Immunologists at St. Jude Children’s Research Hospital have identified the protein trigger in the body’s quick-reaction innate immune system that specifically recognizes the influenza virus in infected cells and triggers their death, according to a hospital news release. The researchers say that by identifying this virus sensor, called ZBP1, it may offer the hope of developing drugs to protect against influenza’s occasionally dangerous complication of pneumonia. The pneumonia is exacerbated by lung inflammation and cell damage caused by overreaction of the innate immune system, and such drugs could modulate ZBP1’s action, allowing the body to fight the virus by killing infected cells but preventing the overreaction.

The researcher aimed to understand how the body’s innate immune system is alerted to the presence of the virus and mobilizes to trigger infected to commit “suicide.” The team first sought to identify the specific machinery that the innate immune system uses to induce cell suicide, eventually identifying the machinery as a biological pathway controlled by type I interferon. Once the pathway was identified, the research team began to search for the protein molecule that actually recognizes the virus and triggers the cell death machinery. The St. Jude Children’s Research Hospital news release indicates that the experiments used cells from genetically altered mouse strains to discover whether or not the cells lacking that protein would commit suicide when infected with influenza.

The researchers discovered that the cells lacking a protein called ZBP1 were completely resistant to viral-induced cell death. The result was surprising because ZBP1 was known to sense foreign DNA in the cell, but the influenza virus uses RNA as its genetic material, according to St. Jude Children’s Research Hospital. Thirumala-Devi Kanneganti, PhD, a member of the St. Jude department of immunology, says, “Our discovery was totally unexpected.
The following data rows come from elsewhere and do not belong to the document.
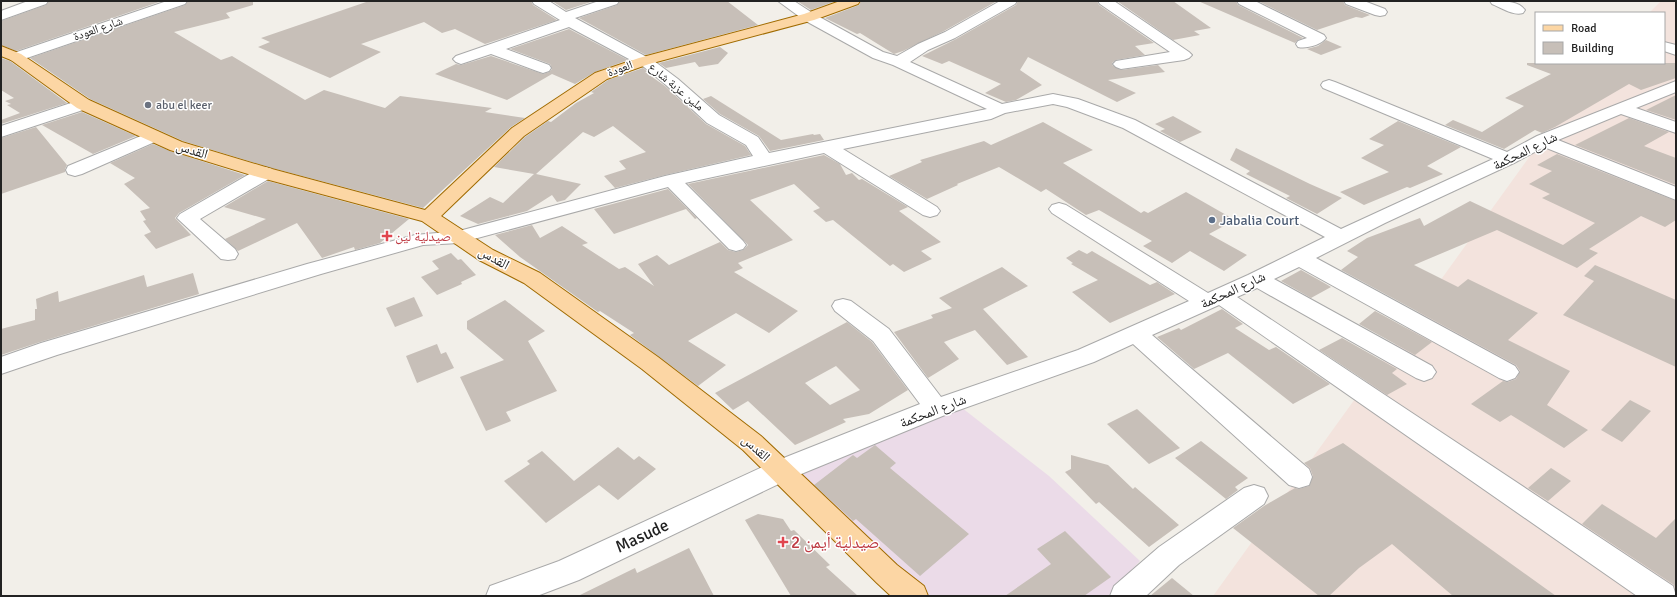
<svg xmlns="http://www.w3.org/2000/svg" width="1677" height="597" viewBox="0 0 1677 597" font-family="Signika,'Noto Naskh Arabic',sans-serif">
<rect width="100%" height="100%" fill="#f2efe9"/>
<path fill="#ebdbe8" d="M952,400L1049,476L1140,561L1108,596H924L795,478Z"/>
<path fill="#f3e3dd" d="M1661,1H1676V596H1213L1597,63H1664V13H1649Z"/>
<g fill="#c7bfb8" fill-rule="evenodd">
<path d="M49,1H162L16,51L1,45V21L46,5Z"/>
<path d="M188,1H253V5L226,13L230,18L174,32L221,60L232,56L305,100L324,90L385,108L400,96L492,108L485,112L525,118L511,127L423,208L272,168L183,141L90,99L30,58L185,5Z"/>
<path d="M369,1H531L533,5L557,20L485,44L455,29L442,33L424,22L361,44L381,52L330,78L258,47L270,42L261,38Z"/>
<path d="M552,1H594L566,10Z"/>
<path d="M620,1H727L758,25L646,55L579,18L617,5Z"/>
<path d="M797,1H836L811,10Z"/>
<path d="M861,1H997L944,31L903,51L894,54L860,33L857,34L825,18L859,5Z"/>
<path d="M1018,1H1097L1099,5L1154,43L1135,46L1145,55L1116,60L1112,63V65L1121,70L1158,65L1165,72L1108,80L1136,93L1117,102L1028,57L1020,70L1042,85L1016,100L1006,102L985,93L1001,84L949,61L942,64L922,56L956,39L1016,5Z"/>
<path d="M1117,1H1173L1211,28L1194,31L1200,35L1173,40Z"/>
<path d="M1198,1H1236L1238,5L1303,38L1298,40L1295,43Z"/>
<path d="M1258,1H1343L1345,5L1370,15L1362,18L1356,17L1317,30Z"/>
<path d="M569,29L628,60L595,72L575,84L552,74L507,100L435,74L456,64L461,65L491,56L543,74L549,72L552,69L550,64L510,49Z"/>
<path d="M1326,40L1342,47L1321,55L1307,49L1318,46Z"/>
<path d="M720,47L728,53L718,64L699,67L695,62L666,68L659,63Z"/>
<path d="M1,58L10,61L67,103L1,124V120L20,113L7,105L11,104L5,101L14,98L1,90Z"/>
<path d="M1527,63H1676V78L1641,90L1629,84L1555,127L1542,133L1535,130L1504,149L1445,125L1453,120L1482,132L1524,106L1505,98L1551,74L1527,65Z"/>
<path d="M643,68L648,72H645L665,86L706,124L745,146L751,155L665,175L615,188L604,176L626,169L619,161L646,152L613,126L594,137L583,132L536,174L581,184L565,200L557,202L552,195L527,211L478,224L460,216L490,197L503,203L534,174L494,167L525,137L548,121L551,122L576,103L594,93L591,92L608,80Z"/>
<path d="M1676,95V120L1646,110Z"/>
<path d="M711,96L781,140L813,134L814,135L820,134L824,140L770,151L759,136L720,114L703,99Z"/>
<path d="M82,112L136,136L93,154L42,125Z"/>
<path d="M1173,116L1202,132L1180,142L1160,131L1165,129L1155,124Z"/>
<path d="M1629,118L1669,132L1644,146L1676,158V185L1575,145Z"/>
<path d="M1398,121L1461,147L1427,166L1443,174L1410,188L1407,187L1364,205L1340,192L1389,172L1361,158L1384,145L1369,139Z"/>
<path d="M1043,122L1093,150L1063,163L1141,213L1144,211L1148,213L1186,192L1235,220L1209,234L1247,255L1224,271L1190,251L1172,263L1143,246L1152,241L1099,210L1086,215L1046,189L1041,192L999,167L957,184L958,185L927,199L889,176L922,162L920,160L984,141L991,145Z"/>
<path d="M36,127L67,165L65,169V172L1,194V138Z"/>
<path d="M153,144L170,151L245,175L179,213L175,218L191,235L156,249L144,235L151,232L143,221L146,220L140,211L150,208L124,184L135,178L110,163Z"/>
<path d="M1236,148L1310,184L1342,198L1317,214L1286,198L1290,196L1246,174L1250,171L1230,160Z"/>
<path d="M1557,154L1676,201V220L1665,227L1641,216L1589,249L1598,253L1577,268L1497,230L1414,265L1458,287L1468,279L1538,313L1508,340L1570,371L1547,405L1588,430L1564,448L1511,415L1500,422L1471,404L1503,381L1508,382L1516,379L1520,371L1516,365L1341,270L1358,257L1347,251L1367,238L1420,218L1424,226L1470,201L1563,245L1595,223L1542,198L1550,194L1529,184L1552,171L1537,165Z"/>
<path d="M824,155L840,164L846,175L852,173L859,180L862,179L908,207L899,211L941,242L921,251L932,259L904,272L893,264L890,266L833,220L826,222L813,211L820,208L794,184L750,200L793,240L738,263L743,268L734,272L798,311L769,333L736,313L688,341L726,365L698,386L630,335L634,333L600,311L598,312L520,257L495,235L532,225L540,238L562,226L588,243L582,245L619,269L625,267L654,286L638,264L657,255L669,265L720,242L728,250L736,252L743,250L748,245L688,184Z"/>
<path d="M268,181L409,219L380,243L355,250L354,247L322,258L297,223L238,251L225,239L266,219L224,207Z"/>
<path d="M668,189L697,218L695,219L686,209L614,234L594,209Z"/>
<path d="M1079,250L1087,254L1092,251L1150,285L1157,282L1175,294L1110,323L1072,292L1098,280L1071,264L1073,263L1066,258Z"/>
<path d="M451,253L458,260L461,259L476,275L461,282L462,284L437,295L421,277L439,269L432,261Z"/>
<path d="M1595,265L1676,300V367L1563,315L1594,281L1584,276Z"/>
<path d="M1002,267L1028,286L983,309L1028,357L1007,365L975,330L944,342L959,359L928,378L894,332L933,318L931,315L952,308L939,298Z"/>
<path d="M1301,270L1326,284L1331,287L1311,298L1281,281Z"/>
<path d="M193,273L199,294L40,342L1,355V329L35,320V309H37L36,299L58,291L59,302L144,275L147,287Z"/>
<path d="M414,297L423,316L395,327L386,308Z"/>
<path d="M505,300L545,331L528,341L557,391L506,412L511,421L486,431L460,377L504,360L467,329V321Z"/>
<path d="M1222,309L1243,324L1235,328L1269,350L1276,347L1330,384L1293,404L1228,353L1194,369L1157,337L1179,328L1181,330Z"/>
<path d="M1375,311L1432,342L1415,355L1359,324Z"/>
<path d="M847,322L872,342L908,390L869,414L843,419L846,422L795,445L748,401L733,410L715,393ZM836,366L860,390L830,405L805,383Z"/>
<path d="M1342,338L1397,369L1392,373L1407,384L1387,395L1319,350Z"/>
<path d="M437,344L441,354L446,352L454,368L417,383L406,356Z"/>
<path d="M1630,400L1651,411L1622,442L1601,430Z"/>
<path d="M1137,409L1180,448L1149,464L1107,424Z"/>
<path d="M1201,441L1248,478L1235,487L1238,490L1226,499L1175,458Z"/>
<path d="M1343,443L1556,596H1453L1392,544L1359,568L1329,596H1319L1233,528L1264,506L1295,488L1299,489L1309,486L1313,476L1310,468L1304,463Z"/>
<path d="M875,445L896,463L890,468L969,534L920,576L856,519L853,521L850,518L814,485L853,455L857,458Z"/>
<path d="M618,447L634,460L639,456L656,469L618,500L599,485L546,523L504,481L530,464L527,461L542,451L574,481Z"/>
<path d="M1071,455L1108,465L1133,489L1135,487L1179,525L1149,547L1099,502L1096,504L1065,472L1071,469Z"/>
<path d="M1551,468L1571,481L1548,501L1528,488Z"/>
<path d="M1602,504L1656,538L1676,518V591L1674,585L1582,524Z"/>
<path d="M758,514L783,519L791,531L794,530L830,565L826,567L858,596H791L745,520Z"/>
<path d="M1065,531L1111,577L1084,596H1005L1051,564L1037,549Z"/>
<path d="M689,548L714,596H578L635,568L637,573Z"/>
<path d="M1172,578L1194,596H1150Z"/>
</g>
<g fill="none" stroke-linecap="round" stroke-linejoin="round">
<defs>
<g id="minor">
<path d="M28,1H48L46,4L1,20V11Z"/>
<path d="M167,1H187L185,4L21,60L16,62L11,60L8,57L11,54Z"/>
<path d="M532,1H549L566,12L599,1H619L617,4L575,18L654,61L678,79L719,115L758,137L769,153L987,109L893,65L873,58L804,20L778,1H794L814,14L883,52L897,56L918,44L945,32L1000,1H1017L1015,4L955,38L928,50L910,62L1002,104L1053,94L1078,99L1135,120L1341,229L1493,159L1323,88L1321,85L1323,82L1329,80L1335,82L1507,152L1537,136L1676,81V92L1636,108L1676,122V133L1621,114L1558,140L1676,187V200L1544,147L1514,163L1385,223L1316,258L1515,366L1519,372L1515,378L1507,381L1499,378L1299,267L1274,279L1432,366L1436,372L1432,378L1424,381L1416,378L1257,288L1237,297L1673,586L1676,596H1637L1219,305L1152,335L1309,469L1312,477L1309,485L1299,488L1289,485L1133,344L1094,362L945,415L789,479L579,580L537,596H486L490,586L559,561L771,463L920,404L873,341L835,311L832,306L835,301L843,299L851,301L889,329L941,397L1078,350L1189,301L1052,213L1049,209L1052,205L1059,203L1066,205L1208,293L1248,275L1325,237L1123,128L1067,107L1053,104L1005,113L991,119L843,149L937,207L940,211L937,215L930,217L923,215L824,153L685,183L743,241L746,245L743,249L736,251L729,249L668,187L459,243L423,245L321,274L57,355L1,374V357L41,343L307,264L415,235L459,231L665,176L753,156L746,145L707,123L666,85L644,67L569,27L506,49L549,65L551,68L549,71L543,73L537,71L491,54L461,64L456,62L453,59L456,56L560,20L534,4Z"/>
<path d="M1098,1H1114L1189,52L1192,55L1189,58L1184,60L1121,69L1116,67L1113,64L1116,61L1170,52L1100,4Z"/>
<path d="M1237,1H1255L1324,35L1326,38C1321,45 1306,49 1298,47L1296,44L1298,41L1307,38L1239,4Z"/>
<path d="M1344,1H1364L1385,9L1387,12L1385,15L1380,16L1375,15L1346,4Z"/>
<path d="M1490,1C1501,1 1518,0 1525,10L1523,13C1513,16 1502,8 1492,4Z"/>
<path d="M1664,42L1676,45V55L1664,51Z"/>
<path d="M83,99L89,100L91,104L89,108L1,137V126Z"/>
<path d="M153,131L159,132L162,136L159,140L82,174L75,176L68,174L66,170L68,166Z"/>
<path d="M265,167L272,169L274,173L272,177L200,219L235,249L238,254L235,259L228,260L221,259L177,218L180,214L258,169Z"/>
<path d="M1254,485L1264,488L1268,496L1264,504L1179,565L1146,596H1110L1114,586L1159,547L1244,488Z"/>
</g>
<path id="major" d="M840,1H860L858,4L814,20L649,64L607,79L524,136L441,216L493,250L540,273L658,357L761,436L897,565L924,586L928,596H891L877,583L743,450L642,369L524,283L479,260L422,221L258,177L170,150L77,108L11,60L1,56V46L21,54L89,100L182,142L272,169L425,210L512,128L595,73L639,58L804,14Z"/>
</defs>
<use href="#minor" stroke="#a9a9a9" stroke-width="2"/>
<use href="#major" stroke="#a06b00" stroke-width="2"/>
<use href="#minor" fill="#fff" fill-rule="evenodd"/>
<use href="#major" fill="#fcd6a4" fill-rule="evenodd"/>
</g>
<circle fill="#6b7280" stroke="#fff" stroke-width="1.5" cx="148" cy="105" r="4"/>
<circle fill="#5c6f8a" stroke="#fff" stroke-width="1.5" cx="1212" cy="220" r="4"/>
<g fill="#e0444e" stroke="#fff" stroke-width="1.5">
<path d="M385 230h4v4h4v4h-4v4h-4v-4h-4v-4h4z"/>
<path d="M781 536h4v4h4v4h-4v4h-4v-4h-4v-4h4z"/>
</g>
<g text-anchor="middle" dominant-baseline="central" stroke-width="3" stroke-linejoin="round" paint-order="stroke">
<g font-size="12" fill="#222" stroke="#fff">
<text transform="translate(98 29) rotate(-19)">شارع العودة</text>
<text transform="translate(620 69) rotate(-20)">العودة</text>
<text transform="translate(676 87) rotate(40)">ملين عزبة شارع</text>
</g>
<g font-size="12" fill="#5b616d" stroke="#fff" text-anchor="start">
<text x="156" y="105">abu el keer</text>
</g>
<g font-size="14" fill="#222" stroke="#fff">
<text transform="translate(192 150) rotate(17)">القدس</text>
<text transform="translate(1525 151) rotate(-26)">شارع المحكمة</text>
<text transform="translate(494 258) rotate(29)">القدس</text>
<text transform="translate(1233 290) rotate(-25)">شارع المحكمة</text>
<text transform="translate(933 411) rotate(-21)">شارع المحكمة</text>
<text transform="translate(756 448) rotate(42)">القدس</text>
</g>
<g font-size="14" fill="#4e5e75" stroke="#fff" text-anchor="start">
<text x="1220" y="220">Jabalia Court</text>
</g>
<g font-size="14" fill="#be3a42" stroke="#fff" text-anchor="start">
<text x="395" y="236">صيدلية لين</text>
</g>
<g font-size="17" fill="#222" stroke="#fff">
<text transform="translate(642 536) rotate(-25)">Masude</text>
</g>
<g font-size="17" fill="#be3a42" stroke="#fff" text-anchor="start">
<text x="791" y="542">صيدلية أيمن 2</text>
</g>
</g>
<rect width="1677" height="597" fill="none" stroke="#222222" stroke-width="4"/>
<rect x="1535" y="12" width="130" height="52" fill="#ffffff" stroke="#a7a7a7"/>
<rect x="1543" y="25" width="20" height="6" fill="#fcd6a4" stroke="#a7a7a7"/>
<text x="1571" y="32" font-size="12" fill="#222222">Road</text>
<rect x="1543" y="42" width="20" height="12" fill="#c7bfb8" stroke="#a7a7a7"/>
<text x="1571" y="52" font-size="12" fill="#222222">Building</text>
</svg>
We never thought we would actually identify this molecule to be important in influenza viral infection, because there is no DNA stage in the influenza life cycle.”

Additional experiments showed that ZBP1 was a “master assassin” in the cell, responsible for triggering three separate cell death pathways. The researchers also moved their studies from cells to whole animals and tested the effects of knocking out the ZBP1 gene in mice infected with influenza, and because the innate immune system was not killing off infected cells, the mice showed an increased viral load and delayed recovery. However, because the immune system wasn’t able to overreact, the mice showed reduced lung inflammation and damage to lung cells and were protected from mortality.

“Since the pathology that we saw in the mice matches what is seen in humans, we will now explore translating these findings to humans. If we can somehow modulate the activation of this pathway, then that will help to decrease the exaggerated inflammatory response that causes mortality during influenza infection,” Kanneganti explains. “We have shown that these molecules are important in viral infections, but now we want to test their role in other inflammatory conditions. ZBP1 is likely not dedicated to attacking only the influenza virus. Maybe it also plays other roles, and if we fully understand those roles, we can learn how to manipulate immune responses.”